### ENTRIES ###

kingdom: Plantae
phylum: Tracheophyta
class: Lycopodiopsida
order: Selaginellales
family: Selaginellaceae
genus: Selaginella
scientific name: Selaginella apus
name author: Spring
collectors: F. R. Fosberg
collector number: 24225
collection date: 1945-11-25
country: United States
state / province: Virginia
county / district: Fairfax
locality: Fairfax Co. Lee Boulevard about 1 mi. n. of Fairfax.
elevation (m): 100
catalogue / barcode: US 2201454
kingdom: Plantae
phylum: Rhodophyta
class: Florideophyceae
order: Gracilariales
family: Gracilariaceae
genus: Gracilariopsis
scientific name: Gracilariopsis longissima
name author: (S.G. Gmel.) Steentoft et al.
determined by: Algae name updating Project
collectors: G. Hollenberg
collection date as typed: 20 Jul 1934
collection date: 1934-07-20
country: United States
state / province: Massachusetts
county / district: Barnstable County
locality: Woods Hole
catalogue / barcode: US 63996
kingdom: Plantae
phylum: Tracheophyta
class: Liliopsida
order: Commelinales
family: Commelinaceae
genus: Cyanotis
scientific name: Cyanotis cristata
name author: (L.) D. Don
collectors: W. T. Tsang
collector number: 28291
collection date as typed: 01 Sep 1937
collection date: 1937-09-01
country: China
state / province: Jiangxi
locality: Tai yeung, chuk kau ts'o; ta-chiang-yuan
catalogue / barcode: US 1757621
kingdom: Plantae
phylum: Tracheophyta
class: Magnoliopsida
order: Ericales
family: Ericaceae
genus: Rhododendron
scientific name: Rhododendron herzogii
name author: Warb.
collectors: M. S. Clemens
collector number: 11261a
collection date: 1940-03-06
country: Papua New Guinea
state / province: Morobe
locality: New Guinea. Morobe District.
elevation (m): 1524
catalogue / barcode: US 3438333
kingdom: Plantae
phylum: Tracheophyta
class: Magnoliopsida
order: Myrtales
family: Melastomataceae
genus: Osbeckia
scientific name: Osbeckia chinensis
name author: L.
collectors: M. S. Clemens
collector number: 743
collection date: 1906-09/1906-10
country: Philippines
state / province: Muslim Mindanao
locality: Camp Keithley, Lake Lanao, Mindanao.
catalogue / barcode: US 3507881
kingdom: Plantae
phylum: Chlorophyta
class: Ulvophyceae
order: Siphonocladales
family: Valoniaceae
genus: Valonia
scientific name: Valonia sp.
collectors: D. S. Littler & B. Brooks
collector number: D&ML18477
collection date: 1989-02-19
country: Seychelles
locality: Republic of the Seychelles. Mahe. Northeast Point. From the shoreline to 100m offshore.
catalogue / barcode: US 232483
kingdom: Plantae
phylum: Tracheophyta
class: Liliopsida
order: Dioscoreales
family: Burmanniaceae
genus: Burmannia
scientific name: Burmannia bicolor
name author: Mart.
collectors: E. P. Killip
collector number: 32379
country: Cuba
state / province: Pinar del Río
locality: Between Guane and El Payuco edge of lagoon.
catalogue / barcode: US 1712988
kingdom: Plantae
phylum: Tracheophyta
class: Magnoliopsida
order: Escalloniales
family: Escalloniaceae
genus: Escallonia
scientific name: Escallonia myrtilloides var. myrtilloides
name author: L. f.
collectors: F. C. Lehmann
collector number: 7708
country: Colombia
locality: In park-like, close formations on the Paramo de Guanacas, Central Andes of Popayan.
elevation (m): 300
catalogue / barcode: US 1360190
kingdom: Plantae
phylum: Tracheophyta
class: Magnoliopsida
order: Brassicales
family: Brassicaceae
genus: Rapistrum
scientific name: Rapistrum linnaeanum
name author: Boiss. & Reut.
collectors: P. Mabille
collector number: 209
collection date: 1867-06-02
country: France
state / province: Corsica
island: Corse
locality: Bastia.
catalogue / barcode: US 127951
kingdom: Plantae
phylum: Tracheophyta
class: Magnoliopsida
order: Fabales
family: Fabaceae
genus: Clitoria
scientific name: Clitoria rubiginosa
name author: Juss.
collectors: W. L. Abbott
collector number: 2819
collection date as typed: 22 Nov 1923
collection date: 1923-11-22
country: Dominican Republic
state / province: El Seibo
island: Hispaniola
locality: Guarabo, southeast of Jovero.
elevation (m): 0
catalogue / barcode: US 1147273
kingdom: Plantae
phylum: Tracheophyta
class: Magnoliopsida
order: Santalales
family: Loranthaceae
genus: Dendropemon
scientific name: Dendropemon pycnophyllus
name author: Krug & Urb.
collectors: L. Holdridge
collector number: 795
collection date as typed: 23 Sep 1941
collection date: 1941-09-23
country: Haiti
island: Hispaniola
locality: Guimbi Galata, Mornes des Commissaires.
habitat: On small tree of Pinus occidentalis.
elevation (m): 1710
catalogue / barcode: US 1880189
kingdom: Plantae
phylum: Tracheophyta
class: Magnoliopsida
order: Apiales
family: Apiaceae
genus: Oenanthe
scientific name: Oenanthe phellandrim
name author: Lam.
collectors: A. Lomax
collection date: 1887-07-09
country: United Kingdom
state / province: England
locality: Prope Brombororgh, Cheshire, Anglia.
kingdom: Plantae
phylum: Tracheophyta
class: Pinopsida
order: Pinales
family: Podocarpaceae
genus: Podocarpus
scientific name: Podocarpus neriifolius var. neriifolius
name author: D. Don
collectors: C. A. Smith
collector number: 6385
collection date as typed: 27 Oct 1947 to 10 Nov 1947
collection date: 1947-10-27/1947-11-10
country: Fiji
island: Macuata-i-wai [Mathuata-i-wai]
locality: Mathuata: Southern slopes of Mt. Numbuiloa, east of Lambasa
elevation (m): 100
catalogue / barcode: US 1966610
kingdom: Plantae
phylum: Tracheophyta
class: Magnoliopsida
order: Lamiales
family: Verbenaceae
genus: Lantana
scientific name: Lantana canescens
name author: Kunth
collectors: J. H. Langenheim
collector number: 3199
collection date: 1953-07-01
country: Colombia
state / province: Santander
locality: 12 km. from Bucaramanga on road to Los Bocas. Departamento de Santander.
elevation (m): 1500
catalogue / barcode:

###

WHAT YOU ARE ASKED TO DO
Reproduce all of the records, replacing each occurrence of "catalogue / barcode" with "specimen number" and leaving every other character unchanged.

TASK SOLUTION
kingdom: Plantae
phylum: Tracheophyta
class: Lycopodiopsida
order: Selaginellales
family: Selaginellaceae
genus: Selaginella
scientific name: Selaginella apus
name author: Spring
collectors: F. R. Fosberg
collector number: 24225
collection date: 1945-11-25
country: United States
state / province: Virginia
county / district: Fairfax
locality: Fairfax Co. Lee Boulevard about 1 mi. n. of Fairfax.
elevation (m): 100
specimen number: US 2201454
kingdom: Plantae
phylum: Rhodophyta
class: Florideophyceae
order: Gracilariales
family: Gracilariaceae
genus: Gracilariopsis
scientific name: Gracilariopsis longissima
name author: (S.G. Gmel.) Steentoft et al.
determined by: Algae name updating Project
collectors: G. Hollenberg
collection date as typed: 20 Jul 1934
collection date: 1934-07-20
country: United States
state / province: Massachusetts
county / district: Barnstable County
locality: Woods Hole
specimen number: US 63996
kingdom: Plantae
phylum: Tracheophyta
class: Liliopsida
order: Commelinales
family: Commelinaceae
genus: Cyanotis
scientific name: Cyanotis cristata
name author: (L.) D. Don
collectors: W. T. Tsang
collector number: 28291
collection date as typed: 01 Sep 1937
collection date: 1937-09-01
country: China
state / province: Jiangxi
locality: Tai yeung, chuk kau ts'o; ta-chiang-yuan
specimen number: US 1757621
kingdom: Plantae
phylum: Tracheophyta
class: Magnoliopsida
order: Ericales
family: Ericaceae
genus: Rhododendron
scientific name: Rhododendron herzogii
name author: Warb.
collectors: M. S. Clemens
collector number: 11261a
collection date: 1940-03-06
country: Papua New Guinea
state / province: Morobe
locality: New Guinea. Morobe District.
elevation (m): 1524
specimen number: US 3438333
kingdom: Plantae
phylum: Tracheophyta
class: Magnoliopsida
order: Myrtales
family: Melastomataceae
genus: Osbeckia
scientific name: Osbeckia chinensis
name author: L.
collectors: M. S. Clemens
collector number: 743
collection date: 1906-09/1906-10
country: Philippines
state / province: Muslim Mindanao
locality: Camp Keithley, Lake Lanao, Mindanao.
specimen number: US 3507881
kingdom: Plantae
phylum: Chlorophyta
class: Ulvophyceae
order: Siphonocladales
family: Valoniaceae
genus: Valonia
scientific name: Valonia sp.
collectors: D. S. Littler & B. Brooks
collector number: D&ML18477
collection date: 1989-02-19
country: Seychelles
locality: Republic of the Seychelles. Mahe. Northeast Point. From the shoreline to 100m offshore.
specimen number: US 232483
kingdom: Plantae
phylum: Tracheophyta
class: Liliopsida
order: Dioscoreales
family: Burmanniaceae
genus: Burmannia
scientific name: Burmannia bicolor
name author: Mart.
collectors: E. P. Killip
collector number: 32379
country: Cuba
state / province: Pinar del Río
locality: Between Guane and El Payuco edge of lagoon.
specimen number: US 1712988
kingdom: Plantae
phylum: Tracheophyta
class: Magnoliopsida
order: Escalloniales
family: Escalloniaceae
genus: Escallonia
scientific name: Escallonia myrtilloides var. myrtilloides
name author: L. f.
collectors: F. C. Lehmann
collector number: 7708
country: Colombia
locality: In park-like, close formations on the Paramo de Guanacas, Central Andes of Popayan.
elevation (m): 300
specimen number: US 1360190
kingdom: Plantae
phylum: Tracheophyta
class: Magnoliopsida
order: Brassicales
family: Brassicaceae
genus: Rapistrum
scientific name: Rapistrum linnaeanum
name author: Boiss. & Reut.
collectors: P. Mabille
collector number: 209
collection date: 1867-06-02
country: France
state / province: Corsica
island: Corse
locality: Bastia.
specimen number: US 127951
kingdom: Plantae
phylum: Tracheophyta
class: Magnoliopsida
order: Fabales
family: Fabaceae
genus: Clitoria
scientific name: Clitoria rubiginosa
name author: Juss.
collectors: W. L. Abbott
collector number: 2819
collection date as typed: 22 Nov 1923
collection date: 1923-11-22
country: Dominican Republic
state / province: El Seibo
island: Hispaniola
locality: Guarabo, southeast of Jovero.
elevation (m): 0
specimen number: US 1147273
kingdom: Plantae
phylum: Tracheophyta
class: Magnoliopsida
order: Santalales
family: Loranthaceae
genus: Dendropemon
scientific name: Dendropemon pycnophyllus
name author: Krug & Urb.
collectors: L. Holdridge
collector number: 795
collection date as typed: 23 Sep 1941
collection date: 1941-09-23
country: Haiti
island: Hispaniola
locality: Guimbi Galata, Mornes des Commissaires.
habitat: On small tree of Pinus occidentalis.
elevation (m): 1710
specimen number: US 1880189
kingdom: Plantae
phylum: Tracheophyta
class: Magnoliopsida
order: Apiales
family: Apiaceae
genus: Oenanthe
scientific name: Oenanthe phellandrim
name author: Lam.
collectors: A. Lomax
collection date: 1887-07-09
country: United Kingdom
state / province: England
locality: Prope Brombororgh, Cheshire, Anglia.
kingdom: Plantae
phylum: Tracheophyta
class: Pinopsida
order: Pinales
family: Podocarpaceae
genus: Podocarpus
scientific name: Podocarpus neriifolius var. neriifolius
name author: D. Don
collectors: C. A. Smith
collector number: 6385
collection date as typed: 27 Oct 1947 to 10 Nov 1947
collection date: 1947-10-27/1947-11-10
country: Fiji
island: Macuata-i-wai [Mathuata-i-wai]
locality: Mathuata: Southern slopes of Mt. Numbuiloa, east of Lambasa
elevation (m): 100
specimen number: US 1966610
kingdom: Plantae
phylum: Tracheophyta
class: Magnoliopsida
order: Lamiales
family: Verbenaceae
genus: Lantana
scientific name: Lantana canescens
name author: Kunth
collectors: J. H. Langenheim
collector number: 3199
collection date: 1953-07-01
country: Colombia
state / province: Santander
locality: 12 km. from Bucaramanga on road to Los Bocas. Departamento de Santander.
elevation (m): 1500
specimen number:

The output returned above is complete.